## Records provided
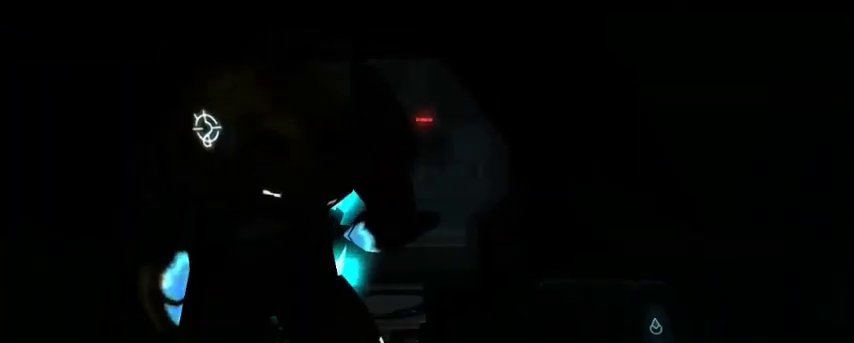
Gameplay with keyboard and mouse; each line is a JSON object with the keys and mouse buttons held at the frame after it. "events" lists presses ("down") and releases ("up") of "1", "2", "3", "4", "5", "a", "alt", "c", "ctrl", "d", "e", "f", "q", "r", "s", "shift", "space", "tab", "v", "w", "x", "z", "mouse_left", "mouse_middle", "mouse_right", "mouse_wheel_up" and "mouse_wheel_down" between this image and that frame as [ms after this image, input, new state], when the widget could be followed in between. "mouse_left", "mouse_middle", "mouse_right", "mouse_wheel_up", "mouse_wheel_down" = the "left", "middle", "right", "wheel_up", "wheel_down" buttons of the "mouse" list. No other keys are recorded. Mouse movement is not recorded.
{"keys": ["d", "w"], "mouse": [], "events": [[333, "s", "up"], [500, "d", "down"], [500, "w", "down"]]}
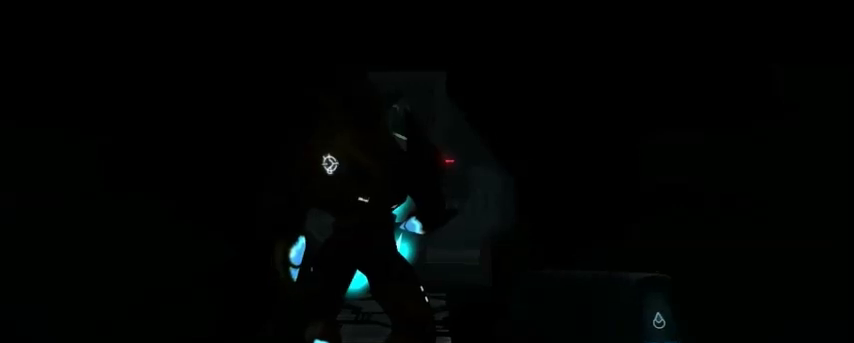
{"keys": ["w"], "mouse": [], "events": [[367, "d", "up"]]}
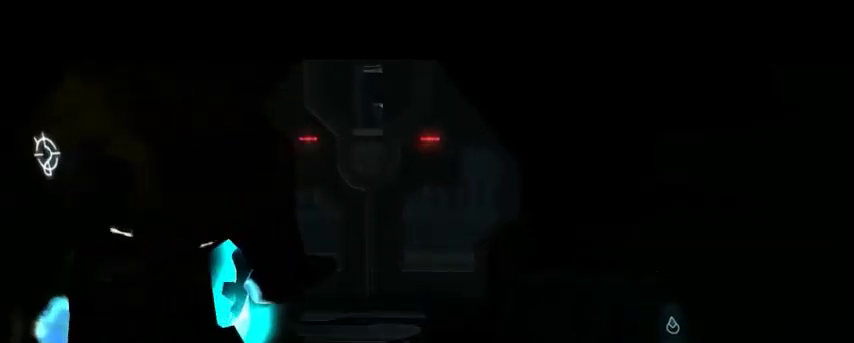
{"keys": [], "mouse": [], "events": [[133, "w", "up"], [200, "d", "down"], [300, "d", "up"]]}
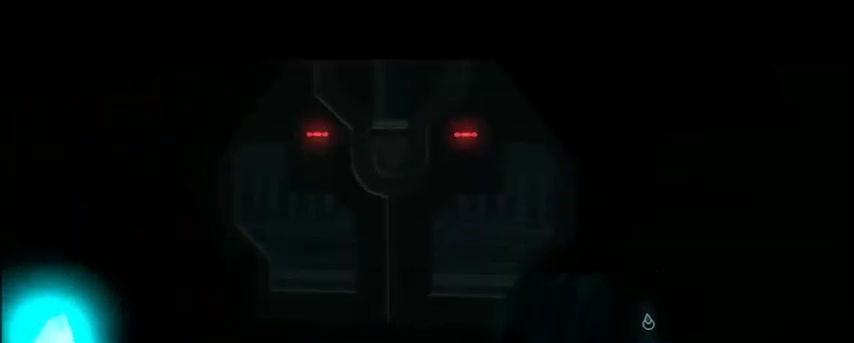
{"keys": [], "mouse": [], "events": [[134, "s", "down"], [267, "s", "up"]]}
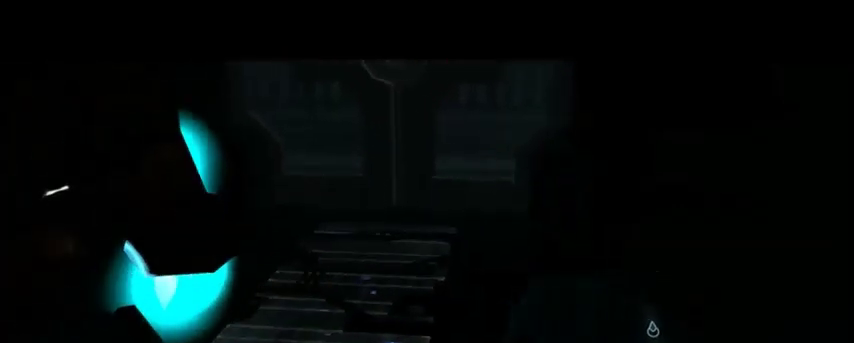
{"keys": [], "mouse": [], "events": []}
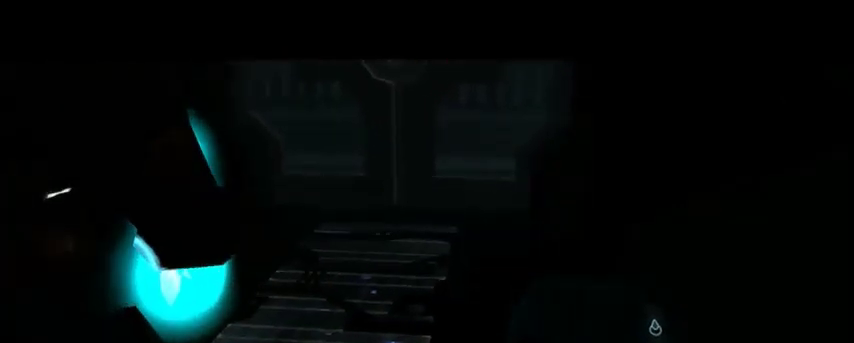
{"keys": ["s"], "mouse": [], "events": [[134, "s", "down"], [167, "a", "down"], [334, "a", "up"]]}
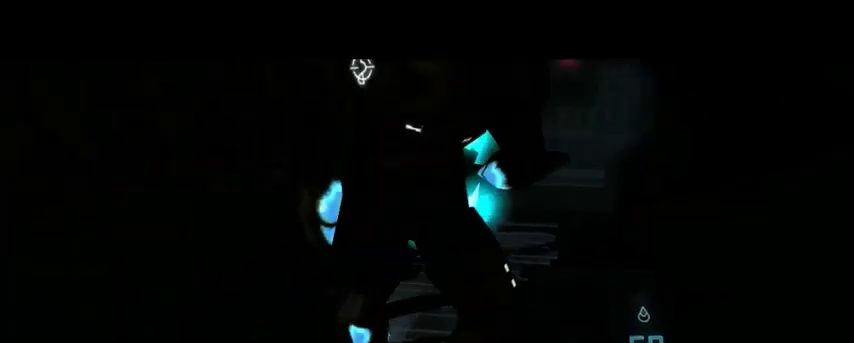
{"keys": [], "mouse": [], "events": [[300, "s", "up"]]}
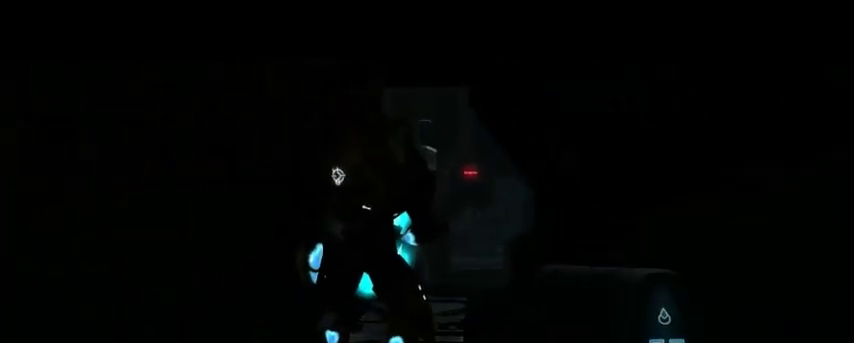
{"keys": [], "mouse": [], "events": []}
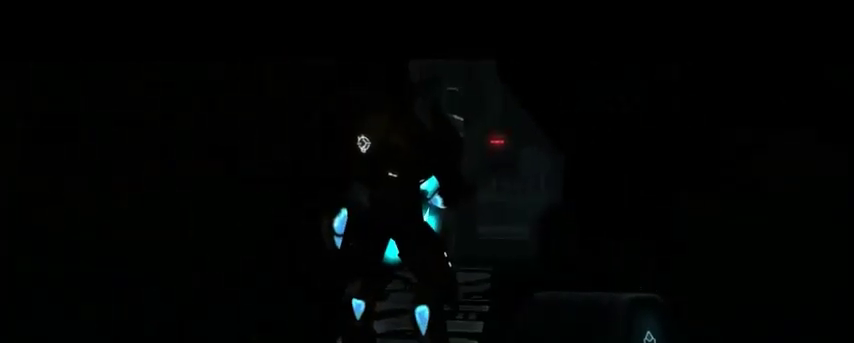
{"keys": [], "mouse": [], "events": []}
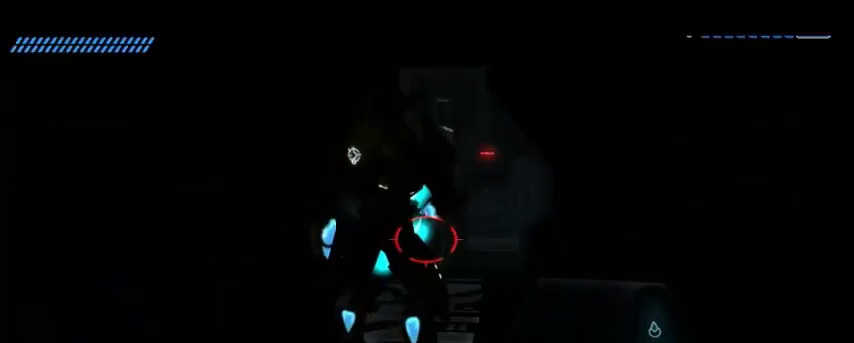
{"keys": [], "mouse": [], "events": [[33, "d", "down"], [33, "w", "down"], [234, "d", "up"], [334, "w", "up"]]}
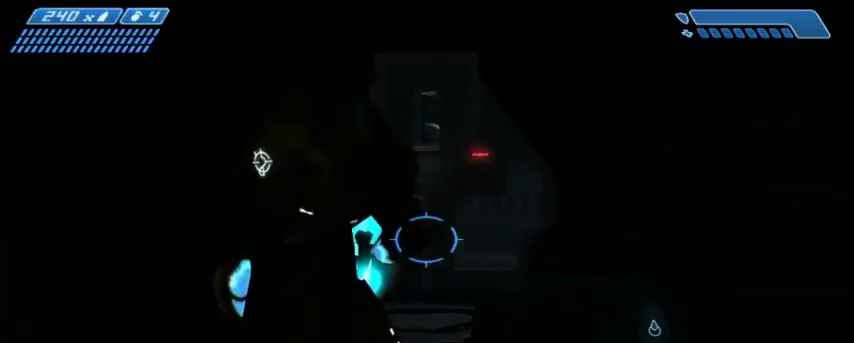
{"keys": ["a", "s"], "mouse": [], "events": [[300, "s", "down"], [333, "a", "down"]]}
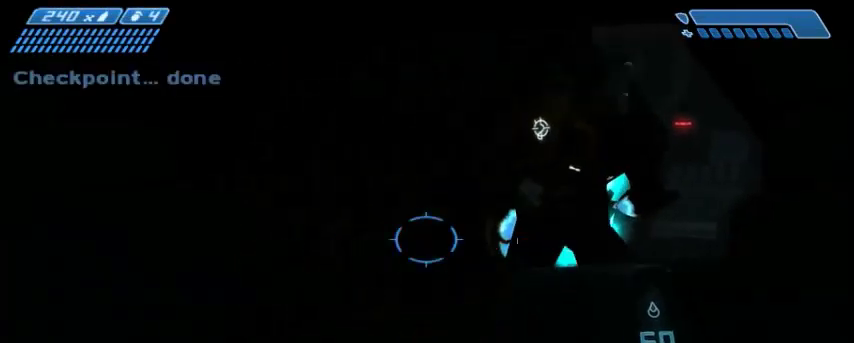
{"keys": [], "mouse": [], "events": [[200, "a", "up"], [234, "s", "up"]]}
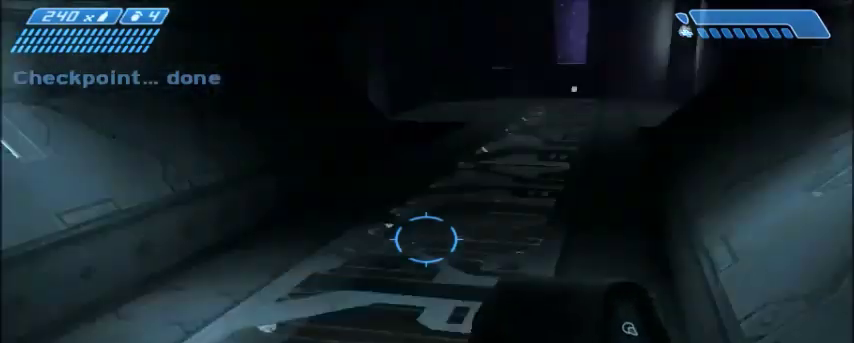
{"keys": ["w"], "mouse": [], "events": [[200, "a", "down"], [200, "w", "down"], [333, "a", "up"]]}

## Task requirements
For this exercise, return the material word for word and drop each image.

## Solution to this problem
Gameplay with keyboard and mouse; each line is a JSON object with the keys and mouse buttons held at the frame after it. "events" lists presses ("down") and releases ("up") of "1", "2", "3", "4", "5", "a", "alt", "c", "ctrl", "d", "e", "f", "q", "r", "s", "shift", "space", "tab", "v", "w", "x", "z", "mouse_left", "mouse_middle", "mouse_right", "mouse_wheel_up" and "mouse_wheel_down" between this image and that frame as [ms after this image, input, new state], when the widget could be followed in between. "mouse_left", "mouse_middle", "mouse_right", "mouse_wheel_up", "mouse_wheel_down" = the "left", "middle", "right", "wheel_up", "wheel_down" buttons of the "mouse" list. No other keys are recorded. Mouse movement is not recorded.
{"keys": ["d", "w"], "mouse": [], "events": [[333, "s", "up"], [500, "d", "down"], [500, "w", "down"]]}
{"keys": ["w"], "mouse": [], "events": [[367, "d", "up"]]}
{"keys": [], "mouse": [], "events": [[133, "w", "up"], [200, "d", "down"], [300, "d", "up"]]}
{"keys": [], "mouse": [], "events": [[134, "s", "down"], [267, "s", "up"]]}
{"keys": [], "mouse": [], "events": []}
{"keys": ["s"], "mouse": [], "events": [[134, "s", "down"], [167, "a", "down"], [334, "a", "up"]]}
{"keys": [], "mouse": [], "events": [[300, "s", "up"]]}
{"keys": [], "mouse": [], "events": []}
{"keys": [], "mouse": [], "events": []}
{"keys": [], "mouse": [], "events": [[33, "d", "down"], [33, "w", "down"], [234, "d", "up"], [334, "w", "up"]]}
{"keys": ["a", "s"], "mouse": [], "events": [[300, "s", "down"], [333, "a", "down"]]}
{"keys": [], "mouse": [], "events": [[200, "a", "up"], [234, "s", "up"]]}
{"keys": ["w"], "mouse": [], "events": [[200, "a", "down"], [200, "w", "down"], [333, "a", "up"]]}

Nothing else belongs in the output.